## Job item
With the pictures left out, restate exactly the part below that opens with the line containing "遺産分割協議書の書き方" and closes with the line containing "Ins Museum aber".

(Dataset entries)
↓↓↓

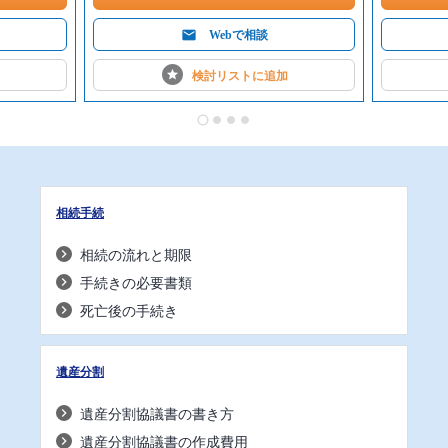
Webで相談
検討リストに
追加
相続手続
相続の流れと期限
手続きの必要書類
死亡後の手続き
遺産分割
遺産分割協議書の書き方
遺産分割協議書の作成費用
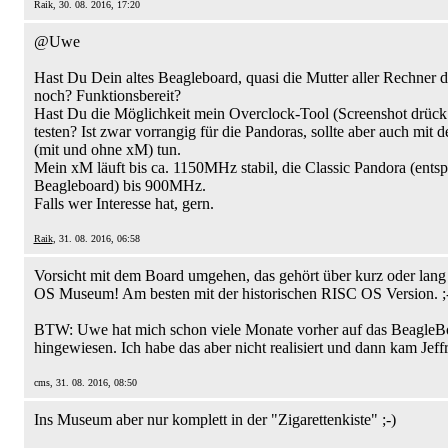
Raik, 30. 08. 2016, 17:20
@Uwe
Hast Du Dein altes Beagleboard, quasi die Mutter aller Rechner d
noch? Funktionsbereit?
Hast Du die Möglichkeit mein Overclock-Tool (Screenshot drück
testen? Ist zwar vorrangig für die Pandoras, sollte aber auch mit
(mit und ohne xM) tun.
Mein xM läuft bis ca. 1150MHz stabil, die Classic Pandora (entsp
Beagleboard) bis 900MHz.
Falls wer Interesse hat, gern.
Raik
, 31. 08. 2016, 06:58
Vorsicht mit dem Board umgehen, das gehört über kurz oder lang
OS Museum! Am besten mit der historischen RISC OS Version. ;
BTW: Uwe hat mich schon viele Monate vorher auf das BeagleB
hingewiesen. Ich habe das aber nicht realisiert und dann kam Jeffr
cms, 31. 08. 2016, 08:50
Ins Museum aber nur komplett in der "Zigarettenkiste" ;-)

↑↑↑
↓↓↓

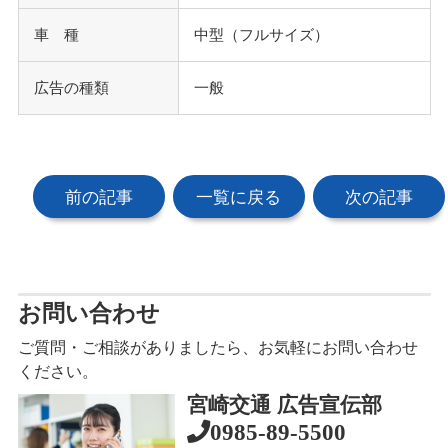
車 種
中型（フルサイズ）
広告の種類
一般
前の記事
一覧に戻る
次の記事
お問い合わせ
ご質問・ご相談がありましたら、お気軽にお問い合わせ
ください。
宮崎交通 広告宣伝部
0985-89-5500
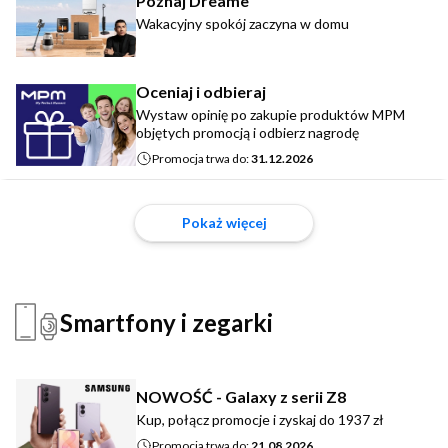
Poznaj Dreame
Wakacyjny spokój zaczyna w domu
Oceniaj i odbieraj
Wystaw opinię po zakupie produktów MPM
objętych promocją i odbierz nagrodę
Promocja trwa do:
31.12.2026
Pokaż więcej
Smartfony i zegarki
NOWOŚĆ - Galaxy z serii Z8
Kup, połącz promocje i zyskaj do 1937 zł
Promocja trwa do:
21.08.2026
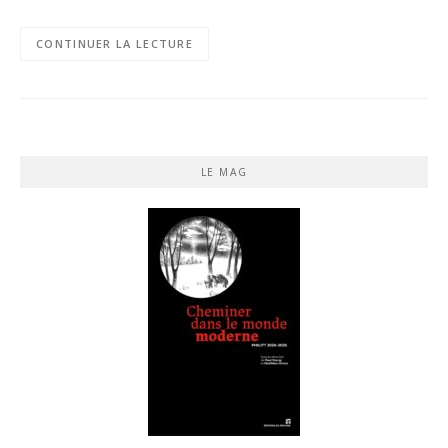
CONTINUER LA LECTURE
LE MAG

↑↑↑

## Written response
遺産分割協議書の書き方
遺産分割協議書の作成費用
Raik, 30. 08. 2016, 17:20
@Uwe
Hast Du Dein altes Beagleboard, quasi die Mutter aller Rechner d
noch? Funktionsbereit?
Hast Du die Möglichkeit mein Overclock-Tool (Screenshot drück
testen? Ist zwar vorrangig für die Pandoras, sollte aber auch mit
(mit und ohne xM) tun.
Mein xM läuft bis ca. 1150MHz stabil, die Classic Pandora (entsp
Beagleboard) bis 900MHz.
Falls wer Interesse hat, gern.
Raik
, 31. 08. 2016, 06:58
Vorsicht mit dem Board umgehen, das gehört über kurz oder lang
OS Museum! Am besten mit der historischen RISC OS Version. ;
BTW: Uwe hat mich schon viele Monate vorher auf das BeagleB
hingewiesen. Ich habe das aber nicht realisiert und dann kam Jeffr
cms, 31. 08. 2016, 08:50
Ins Museum aber nur komplett in der "Zigarettenkiste" ;-)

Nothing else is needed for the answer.